-- EXERCISE MATERIAL follows --

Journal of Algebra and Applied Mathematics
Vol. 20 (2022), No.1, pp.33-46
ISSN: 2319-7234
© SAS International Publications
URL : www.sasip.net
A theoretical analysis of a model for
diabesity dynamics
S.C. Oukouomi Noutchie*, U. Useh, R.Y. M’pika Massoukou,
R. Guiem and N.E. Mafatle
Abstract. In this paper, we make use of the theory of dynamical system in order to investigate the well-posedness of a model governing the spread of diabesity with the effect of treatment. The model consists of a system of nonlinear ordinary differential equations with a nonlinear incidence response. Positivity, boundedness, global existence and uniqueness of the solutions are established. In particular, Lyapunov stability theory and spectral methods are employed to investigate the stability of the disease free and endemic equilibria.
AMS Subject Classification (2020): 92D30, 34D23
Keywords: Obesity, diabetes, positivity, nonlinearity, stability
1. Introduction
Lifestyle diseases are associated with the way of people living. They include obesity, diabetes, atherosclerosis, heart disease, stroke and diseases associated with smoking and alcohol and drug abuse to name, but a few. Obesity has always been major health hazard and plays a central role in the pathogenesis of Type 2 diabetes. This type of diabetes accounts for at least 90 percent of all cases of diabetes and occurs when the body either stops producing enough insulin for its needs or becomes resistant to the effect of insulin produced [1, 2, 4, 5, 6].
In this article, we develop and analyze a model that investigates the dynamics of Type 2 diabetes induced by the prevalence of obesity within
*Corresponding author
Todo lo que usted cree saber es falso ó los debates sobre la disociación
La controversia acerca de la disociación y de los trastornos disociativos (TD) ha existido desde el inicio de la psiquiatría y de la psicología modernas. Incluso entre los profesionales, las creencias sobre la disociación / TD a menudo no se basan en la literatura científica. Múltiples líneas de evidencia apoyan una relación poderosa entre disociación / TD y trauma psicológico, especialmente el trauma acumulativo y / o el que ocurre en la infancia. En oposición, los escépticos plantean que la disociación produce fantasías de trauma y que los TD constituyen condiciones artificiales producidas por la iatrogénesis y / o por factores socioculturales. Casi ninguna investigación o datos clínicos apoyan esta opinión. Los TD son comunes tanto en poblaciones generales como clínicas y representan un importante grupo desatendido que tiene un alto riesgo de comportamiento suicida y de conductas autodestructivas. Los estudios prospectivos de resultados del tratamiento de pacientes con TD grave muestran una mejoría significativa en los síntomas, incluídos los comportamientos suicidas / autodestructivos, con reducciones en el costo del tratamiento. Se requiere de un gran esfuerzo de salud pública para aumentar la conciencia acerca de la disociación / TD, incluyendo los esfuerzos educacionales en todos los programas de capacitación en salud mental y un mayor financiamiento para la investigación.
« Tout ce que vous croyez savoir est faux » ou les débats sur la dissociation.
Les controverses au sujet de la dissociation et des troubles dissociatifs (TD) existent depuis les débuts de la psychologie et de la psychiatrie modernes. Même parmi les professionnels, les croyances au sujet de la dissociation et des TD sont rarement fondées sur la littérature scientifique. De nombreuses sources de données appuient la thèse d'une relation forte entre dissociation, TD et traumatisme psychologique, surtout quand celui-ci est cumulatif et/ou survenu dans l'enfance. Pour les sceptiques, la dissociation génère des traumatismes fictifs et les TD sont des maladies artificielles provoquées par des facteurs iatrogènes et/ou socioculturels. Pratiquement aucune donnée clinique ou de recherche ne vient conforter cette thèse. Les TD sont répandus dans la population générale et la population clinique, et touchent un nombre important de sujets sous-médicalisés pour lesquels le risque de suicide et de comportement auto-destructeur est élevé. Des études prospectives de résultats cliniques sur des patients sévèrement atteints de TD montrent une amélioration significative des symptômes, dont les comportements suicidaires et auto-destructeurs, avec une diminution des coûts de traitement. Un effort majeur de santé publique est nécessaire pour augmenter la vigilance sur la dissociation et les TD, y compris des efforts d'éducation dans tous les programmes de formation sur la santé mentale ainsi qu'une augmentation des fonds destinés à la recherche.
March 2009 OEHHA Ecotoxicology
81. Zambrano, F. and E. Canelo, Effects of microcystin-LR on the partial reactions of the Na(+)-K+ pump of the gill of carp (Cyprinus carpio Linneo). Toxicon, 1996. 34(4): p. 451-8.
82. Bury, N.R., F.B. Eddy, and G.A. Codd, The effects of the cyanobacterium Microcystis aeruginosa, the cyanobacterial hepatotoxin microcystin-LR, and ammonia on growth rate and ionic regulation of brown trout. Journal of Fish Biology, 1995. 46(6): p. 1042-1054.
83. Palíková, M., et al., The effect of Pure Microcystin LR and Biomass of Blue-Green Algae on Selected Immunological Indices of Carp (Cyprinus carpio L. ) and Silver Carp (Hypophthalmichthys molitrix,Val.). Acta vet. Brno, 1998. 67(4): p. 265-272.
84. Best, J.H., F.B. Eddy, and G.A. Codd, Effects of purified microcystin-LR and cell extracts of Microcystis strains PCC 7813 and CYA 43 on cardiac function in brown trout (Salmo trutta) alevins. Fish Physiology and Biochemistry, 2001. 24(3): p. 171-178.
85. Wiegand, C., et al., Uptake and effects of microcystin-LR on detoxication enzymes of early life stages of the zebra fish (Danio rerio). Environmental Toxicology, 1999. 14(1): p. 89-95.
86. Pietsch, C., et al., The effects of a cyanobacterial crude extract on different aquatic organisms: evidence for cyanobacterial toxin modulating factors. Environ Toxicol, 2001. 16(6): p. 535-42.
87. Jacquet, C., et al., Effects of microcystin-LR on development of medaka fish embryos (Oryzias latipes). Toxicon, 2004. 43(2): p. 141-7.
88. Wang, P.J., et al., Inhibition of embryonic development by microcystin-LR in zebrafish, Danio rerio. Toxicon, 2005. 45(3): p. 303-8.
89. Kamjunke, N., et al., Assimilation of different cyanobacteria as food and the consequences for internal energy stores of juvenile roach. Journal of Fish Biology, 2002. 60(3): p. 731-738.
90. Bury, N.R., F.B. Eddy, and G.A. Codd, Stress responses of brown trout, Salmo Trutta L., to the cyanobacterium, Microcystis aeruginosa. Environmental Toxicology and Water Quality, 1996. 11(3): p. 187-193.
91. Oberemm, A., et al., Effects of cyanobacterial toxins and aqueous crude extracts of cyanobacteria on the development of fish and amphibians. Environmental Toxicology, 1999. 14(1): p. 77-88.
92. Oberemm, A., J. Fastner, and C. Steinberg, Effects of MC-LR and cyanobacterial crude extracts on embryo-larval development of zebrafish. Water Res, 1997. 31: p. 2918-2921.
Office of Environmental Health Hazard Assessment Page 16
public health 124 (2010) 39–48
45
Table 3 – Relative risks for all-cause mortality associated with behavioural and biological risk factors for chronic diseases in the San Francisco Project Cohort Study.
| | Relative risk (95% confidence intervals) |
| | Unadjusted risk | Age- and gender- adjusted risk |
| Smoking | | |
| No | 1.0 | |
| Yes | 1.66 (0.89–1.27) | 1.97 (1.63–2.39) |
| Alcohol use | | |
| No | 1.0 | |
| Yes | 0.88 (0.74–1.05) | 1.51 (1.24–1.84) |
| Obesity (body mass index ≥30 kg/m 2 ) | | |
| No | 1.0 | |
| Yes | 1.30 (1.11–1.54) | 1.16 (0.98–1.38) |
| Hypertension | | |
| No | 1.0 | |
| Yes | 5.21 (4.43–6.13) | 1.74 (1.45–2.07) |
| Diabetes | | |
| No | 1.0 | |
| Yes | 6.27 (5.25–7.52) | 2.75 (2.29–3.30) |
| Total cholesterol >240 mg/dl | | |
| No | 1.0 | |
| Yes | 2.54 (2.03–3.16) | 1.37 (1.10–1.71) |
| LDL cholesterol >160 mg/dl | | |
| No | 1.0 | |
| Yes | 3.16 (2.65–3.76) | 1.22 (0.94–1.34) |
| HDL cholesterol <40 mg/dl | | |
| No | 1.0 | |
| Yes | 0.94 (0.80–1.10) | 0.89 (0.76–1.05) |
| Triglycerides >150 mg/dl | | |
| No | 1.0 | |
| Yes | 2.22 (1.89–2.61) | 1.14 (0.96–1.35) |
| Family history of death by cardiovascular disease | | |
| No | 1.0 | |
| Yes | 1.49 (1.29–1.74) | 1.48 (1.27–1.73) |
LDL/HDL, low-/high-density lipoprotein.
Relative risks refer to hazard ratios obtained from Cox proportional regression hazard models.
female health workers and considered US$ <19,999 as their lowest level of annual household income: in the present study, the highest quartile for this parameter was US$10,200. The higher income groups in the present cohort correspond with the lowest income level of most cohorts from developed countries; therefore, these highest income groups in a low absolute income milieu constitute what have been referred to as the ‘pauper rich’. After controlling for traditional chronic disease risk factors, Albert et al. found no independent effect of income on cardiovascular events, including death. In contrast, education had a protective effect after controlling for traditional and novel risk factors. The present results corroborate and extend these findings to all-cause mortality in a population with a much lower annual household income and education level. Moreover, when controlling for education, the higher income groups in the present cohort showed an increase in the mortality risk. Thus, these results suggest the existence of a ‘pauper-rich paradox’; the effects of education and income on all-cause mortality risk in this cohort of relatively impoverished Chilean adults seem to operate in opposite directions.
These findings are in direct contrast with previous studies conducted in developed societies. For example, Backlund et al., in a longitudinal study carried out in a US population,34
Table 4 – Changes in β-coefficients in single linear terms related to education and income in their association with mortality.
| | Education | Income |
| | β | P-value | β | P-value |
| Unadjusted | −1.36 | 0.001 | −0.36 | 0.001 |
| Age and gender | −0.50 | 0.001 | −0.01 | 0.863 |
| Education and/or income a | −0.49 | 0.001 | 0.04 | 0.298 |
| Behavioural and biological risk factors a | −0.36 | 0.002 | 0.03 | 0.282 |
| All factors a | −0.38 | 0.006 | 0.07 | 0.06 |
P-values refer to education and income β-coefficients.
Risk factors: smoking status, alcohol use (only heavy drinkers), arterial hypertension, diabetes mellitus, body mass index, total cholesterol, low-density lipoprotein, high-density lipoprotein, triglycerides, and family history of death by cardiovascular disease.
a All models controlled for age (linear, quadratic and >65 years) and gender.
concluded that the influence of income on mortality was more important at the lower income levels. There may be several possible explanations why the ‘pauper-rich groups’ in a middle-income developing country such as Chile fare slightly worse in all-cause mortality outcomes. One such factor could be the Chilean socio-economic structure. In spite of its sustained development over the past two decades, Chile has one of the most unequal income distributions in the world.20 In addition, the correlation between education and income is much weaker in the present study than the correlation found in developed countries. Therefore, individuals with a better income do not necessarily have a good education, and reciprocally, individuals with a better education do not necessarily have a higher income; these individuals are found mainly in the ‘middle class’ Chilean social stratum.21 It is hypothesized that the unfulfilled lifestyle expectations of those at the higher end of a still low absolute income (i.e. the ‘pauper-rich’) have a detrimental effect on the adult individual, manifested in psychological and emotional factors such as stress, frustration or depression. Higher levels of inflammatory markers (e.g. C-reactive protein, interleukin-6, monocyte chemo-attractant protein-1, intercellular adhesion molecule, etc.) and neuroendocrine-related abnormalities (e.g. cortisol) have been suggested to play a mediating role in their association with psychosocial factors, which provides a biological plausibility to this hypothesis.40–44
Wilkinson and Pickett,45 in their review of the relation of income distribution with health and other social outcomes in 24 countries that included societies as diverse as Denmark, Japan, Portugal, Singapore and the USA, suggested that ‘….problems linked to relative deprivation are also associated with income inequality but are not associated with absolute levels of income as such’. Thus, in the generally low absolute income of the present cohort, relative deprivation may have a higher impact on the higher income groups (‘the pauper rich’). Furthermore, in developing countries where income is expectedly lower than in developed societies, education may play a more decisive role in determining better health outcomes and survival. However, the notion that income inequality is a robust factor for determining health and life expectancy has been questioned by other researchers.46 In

-- EXERCISE MATERIAL concluded --

■ WORK TASK
As the answer, set down only the lines from the data above between the one holding "1.48 (1.27–1.73) |" and the one holding "Relative risks refer", inclusive, exactly as they read.

■ TASK ANSWER
| Yes | 1.49 (1.29–1.74) | 1.48 (1.27–1.73) |
LDL/HDL, low-/high-density lipoprotein.
Relative risks refer to hazard ratios obtained from Cox proportional regression hazard models.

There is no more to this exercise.